Next week, Chief Moises Reyes is scheduled to retire, as first reported by San Jose Spotlight. But some, both inside and outside the DA’s office, believe Reyes should have been terminated after the county concluded its investigation last spring. 

“The fact that Chief Reyes is still commanding the Bureau of Investigation as if nothing ever happened is extremely unnerving to many people in the Bureau,” said one source in the DA’s office. “A significant number of Bureau members have lost confidence in Chief Reyes’ decision making and leadership and are questioning how an organization that claims it values diversity, minorities, and equal gender treatment would allow such a person to remain in command.”

Another source in the DA’s office agreed, saying that leaving Reyes at the helm sends the wrong message.

“How can the DA’s office hold other law enforcement officers accountable for their behavior when Rosen protects his own?” the second source said. “The DA’s office is supposed to set the example, not be the example.”

It’s still unclear what, if any, discipline District Attorney Jeff Rosen may have imposed on Reyes. Rosen said he’s legally barred from publicly discussing such matters, and Reyes declined to comment on his departure or the investigation into his conduct.

In a statement, Rosen said: “We wish the Chief a happy and well-deserved retirement. Our focus is now on choosing another in a long line of leaders who have served our Bureau of Investigation and the people of this county with great distinction and determination.” 

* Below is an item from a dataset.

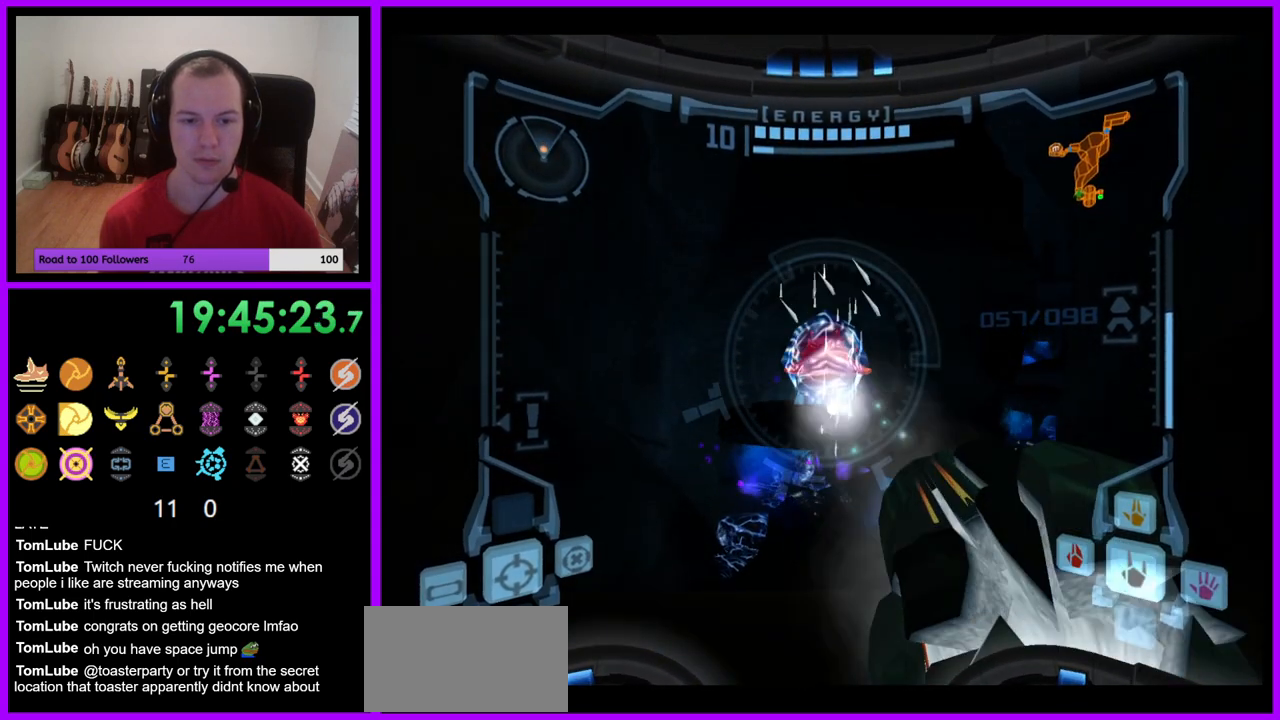
{"buttons": [], "left_stick": "up", "right_stick": "center", "events": [[350, "X", "down"], [383, "left_stick", "up"], [450, "X", "up"], [483, "L1", "up"]]}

When NBC Bay Area first reported the EOD’s findings earlier this year, Rosen stated the DA’s office is “a workplace of diversity, fairness, and mutual respect” and that he takes “very seriously allegations of behavior that runs counter to those values.”

NBC Bay Area has filed multiple public records requests with the county seeking records from its inquiry into the DA’s top peace officer, but so far, the county has declined to turn them over, stating that police personnel records are confidential. 

That’s in spite of a recent transparency law in California requiring the release of such records when a “sustained finding was made by any law enforcement agency or oversight agency that a peace officer or custodial officer engaged in conduct involving prejudice or discrimination on the basis of specified protected classes.”

NBC Bay Area has asked the Santa Clara County Counsel’s office if and how that law applied to Reyes’ case, but the office did not respond.

The investigation into Reyes was sparked last year by a complaint from a female lieutenant inside the Bureau of Investigation, who alleged more than a dozen instances of inappropriate workplace remarks spanning 2021 and 2022, according to the source with knowledge of the investigation. 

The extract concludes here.